Experiencia múltiple

Clint Eastwood es un director peculiar: el cowboy spaghetti de “Por un puñado de dólares” y “El bueno, el malo y el feo”, el paradigma de la justicia personal en “Harry, el sucio”, se convirtió un buen día en un director lleno de buen gusto e inclinación por historias llenas de experiencias cruciales, donde el coraje, el honor trágico y la determinación son puestos en juego.

Parió así una filmografía que tuvo en esta década una saga gloriosa, conformada nada más y nada menos que por “Río místico”, “Million Dollar Baby”, el díptico sobre Iwo Jima (“La conquista del honor” y “Cartas desde Iwo Jima”), “El sustituto”, “Gran Torino” e “Invictus”.

Eastwood se juega aquí con un filme diferente, diverso en sí mismo, coral, lleno de la crudeza de sus obras anteriores pero luminoso según crece el relato, con lo que podría ser un happy ending. Pasa del tsunami filmado a la Roland Emmerich, con un explosivo despliegue de efectos (y mostrando en la gran perspectiva, “como al pasar”, cómo éste o aquel sujeto son arrollados por la fuerza de la naturaleza), a un final de película europea, apoyado en la actuación de sus intérpretes y en la fuerza de sus rostros en la pantalla.

Para esto, se asoció al guionista Peter Morgan (autor de “El último rey de Escocia”, “La reina” y “Frost/Nixon - La entrevista del escándalo”), quien despliega un relato múltiple, al estilo de “Babel” (o de la nunca bien ponderada “El grito 2”, lucida en su construcción), aunque aquí las tres historias avanzan casi paralelas, para así desembocar en un espacio y tiempo determinado, con bastante naturalidad.
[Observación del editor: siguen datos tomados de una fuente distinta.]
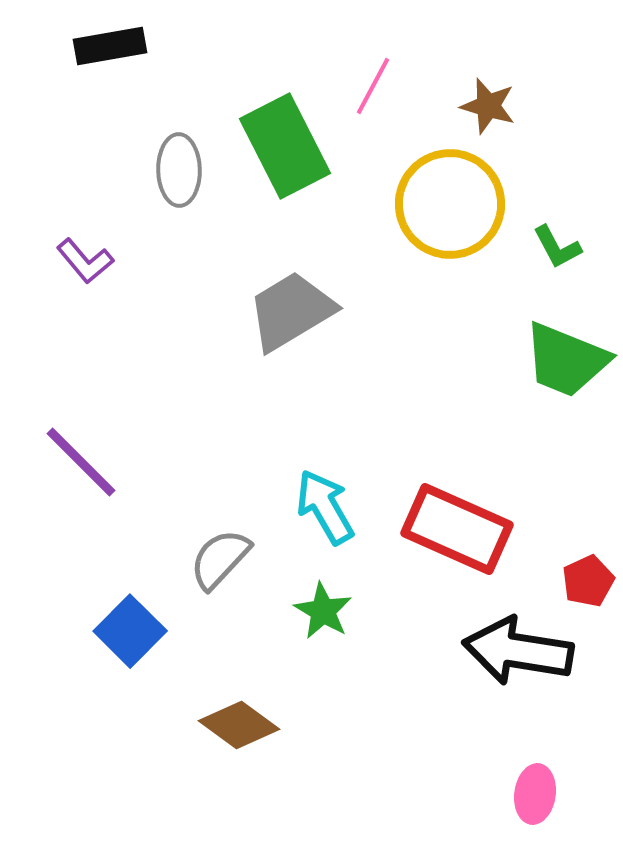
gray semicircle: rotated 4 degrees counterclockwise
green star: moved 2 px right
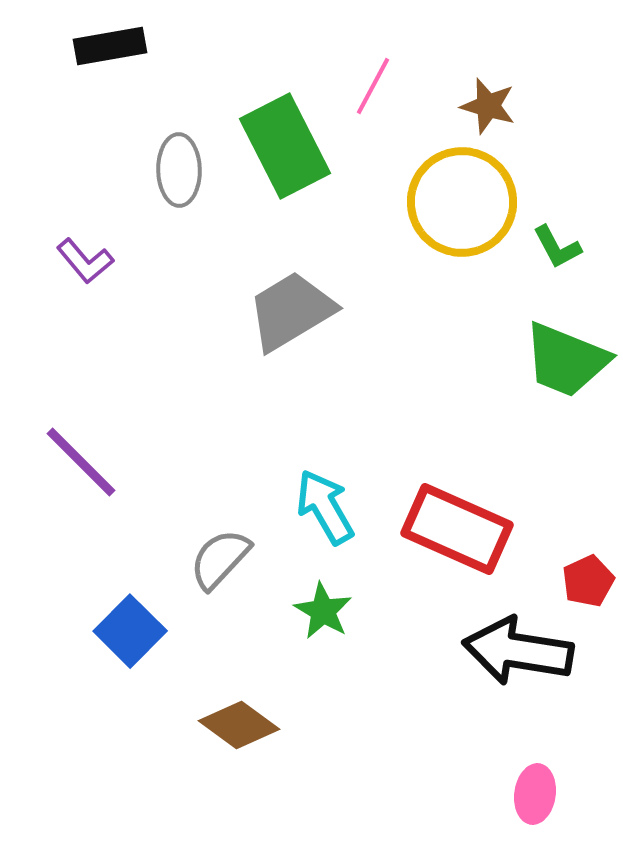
yellow circle: moved 12 px right, 2 px up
Quizás fueron los años de western los que le enseñaron a Eastwood la importancia del entorno y del paisaje en la determinación de los personajes. Y así los muestra con belleza, desde las barracas de San Francisco a la clínica en los Alpes, pasando por capitales de postal como París y Londres. Alguien podría intuir cierta mímesis estética: por momentos parece que la historia de George luce como una película americana, mientras que las otras dos podrían ser sendos filmes europeos.

El director es nuevamente el compositor de la banda sonora, que entre lo clásico y lo jazzístico aporta un encanto que trasciende el mero acompañamiento: especialmente en el tramo final de la historia.

Dueños de la pantalla

Como se decía, una de las mejores herramientas en acción es el elenco. Matt Damon (estrella de la anterior película del viejo Clint, “Invictus”) es, como Leonardo DiCaprio, uno de esos actores que Hollywood adoptó por carilindos pero que demostraron que tenían pasta. Aquí se mueve entre la gravedad de quien sabe demasiado y cierto vuelo humorístico en su relación con el niño, haciendo crecer su personaje conforme avanza el relato.

Cécile de France luce con el mismo esplendor que en “Lo mejor de nuestras vidas”, su más célebre filme. Su sola presencia y su sonrisa (rara en la mayor parte del metraje) ilumina la pantalla, demostrando que pertenece como Emmanuelle Béart a la tradición de las divas francesas (aunque a pesar de esto, y de su apellido, Cécile es belga).

Un párrafo aparte merecen los gemelos Frankie y George McLaren en su doble e intercambiado rol entre Marcus y Jason. Desde el trabajo a dúo, cuidando de su madre, hasta la búsqueda de Marcus por un contacto con su hermano, construyen a unos personajes alejados de la inocencia que se asocia a la infancia.

Entre los secundarios, se destaca Lyndsey Marshal como Jackie, la madre de los gemelos (casi un personaje de Irvine Welsh, el autor de “Trainspotting” y “La casa del ácido”); y por supuesto Bryce Dallas Howard, a quien no le cuesta demostrar que sigue siendo una de las mejores cosas que hizo el oscarizado “Colorado” Ron Howard.

Ellos consolidan un relato que, más allá de explorar las orillas de la afterlife, busca destacar la importancia de la vida, el aquí y ahora y las personas que lo componen.